(Work to complete):
Please format the entries below as a numbered list with one line per item, dropping blank lines and the pictures.

Start of Block

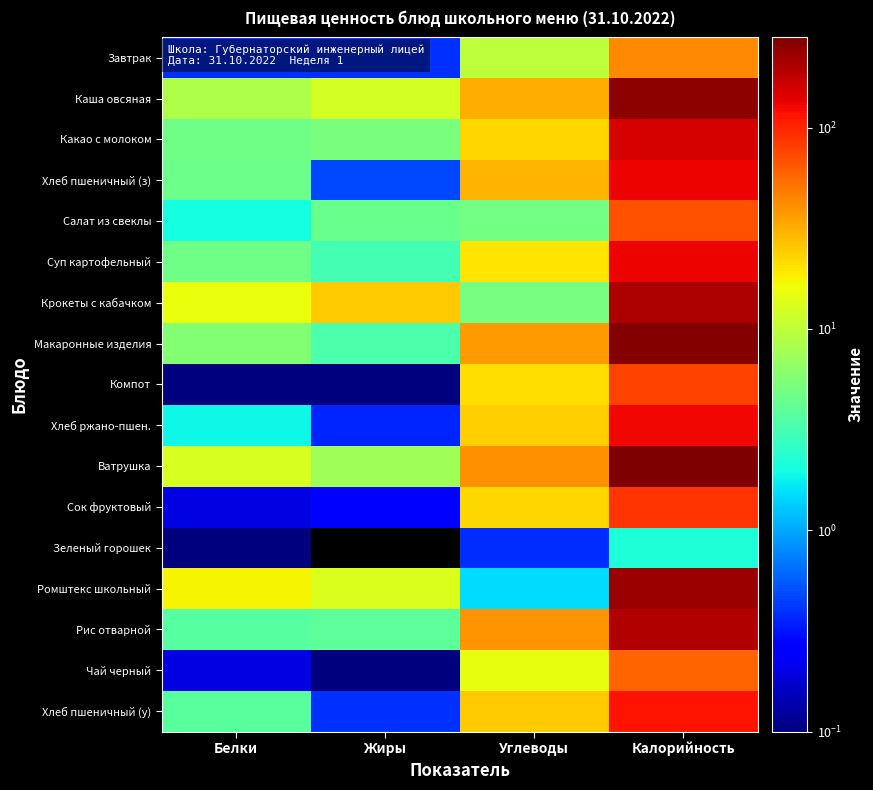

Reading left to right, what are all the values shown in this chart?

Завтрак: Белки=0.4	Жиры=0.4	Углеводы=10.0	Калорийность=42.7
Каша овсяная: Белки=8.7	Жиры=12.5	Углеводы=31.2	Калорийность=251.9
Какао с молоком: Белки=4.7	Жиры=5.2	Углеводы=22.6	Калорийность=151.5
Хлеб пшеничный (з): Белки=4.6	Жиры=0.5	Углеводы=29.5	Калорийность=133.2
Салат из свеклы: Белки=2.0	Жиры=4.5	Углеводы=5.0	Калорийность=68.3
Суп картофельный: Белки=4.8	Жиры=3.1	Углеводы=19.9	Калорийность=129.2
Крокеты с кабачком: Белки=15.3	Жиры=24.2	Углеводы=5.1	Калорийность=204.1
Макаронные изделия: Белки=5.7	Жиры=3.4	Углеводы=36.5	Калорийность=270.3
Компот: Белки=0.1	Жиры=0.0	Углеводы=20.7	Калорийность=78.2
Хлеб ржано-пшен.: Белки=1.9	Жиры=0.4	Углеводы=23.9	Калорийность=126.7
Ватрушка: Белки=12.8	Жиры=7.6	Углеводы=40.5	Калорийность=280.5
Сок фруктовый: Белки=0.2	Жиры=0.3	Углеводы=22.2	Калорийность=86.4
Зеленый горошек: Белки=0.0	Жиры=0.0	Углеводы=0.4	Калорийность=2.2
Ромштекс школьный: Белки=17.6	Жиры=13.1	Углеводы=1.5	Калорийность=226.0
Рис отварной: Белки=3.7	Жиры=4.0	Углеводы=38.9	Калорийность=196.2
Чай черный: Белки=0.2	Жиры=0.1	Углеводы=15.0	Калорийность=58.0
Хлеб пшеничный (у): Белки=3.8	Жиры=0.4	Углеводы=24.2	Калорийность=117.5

End of Block

(Your response):
1. Reading left to right, what are all the values shown in this chart?
2. Завтрак: Белки=0.4	Жиры=0.4	Углеводы=10.0	Калорийность=42.7
3. Каша овсяная: Белки=8.7	Жиры=12.5	Углеводы=31.2	Калорийность=251.9
4. Какао с молоком: Белки=4.7	Жиры=5.2	Углеводы=22.6	Калорийность=151.5
5. Хлеб пшеничный (з): Белки=4.6	Жиры=0.5	Углеводы=29.5	Калорийность=133.2
6. Салат из свеклы: Белки=2.0	Жиры=4.5	Углеводы=5.0	Калорийность=68.3
7. Суп картофельный: Белки=4.8	Жиры=3.1	Углеводы=19.9	Калорийность=129.2
8. Крокеты с кабачком: Белки=15.3	Жиры=24.2	Углеводы=5.1	Калорийность=204.1
9. Макаронные изделия: Белки=5.7	Жиры=3.4	Углеводы=36.5	Калорийность=270.3
10. Компот: Белки=0.1	Жиры=0.0	Углеводы=20.7	Калорийность=78.2
11. Хлеб ржано-пшен.: Белки=1.9	Жиры=0.4	Углеводы=23.9	Калорийность=126.7
12. Ватрушка: Белки=12.8	Жиры=7.6	Углеводы=40.5	Калорийность=280.5
13. Сок фруктовый: Белки=0.2	Жиры=0.3	Углеводы=22.2	Калорийность=86.4
14. Зеленый горошек: Белки=0.0	Жиры=0.0	Углеводы=0.4	Калорийность=2.2
15. Ромштекс школьный: Белки=17.6	Жиры=13.1	Углеводы=1.5	Калорийность=226.0
16. Рис отварной: Белки=3.7	Жиры=4.0	Углеводы=38.9	Калорийность=196.2
17. Чай черный: Белки=0.2	Жиры=0.1	Углеводы=15.0	Калорийность=58.0
18. Хлеб пшеничный (у): Белки=3.8	Жиры=0.4	Углеводы=24.2	Калорийность=117.5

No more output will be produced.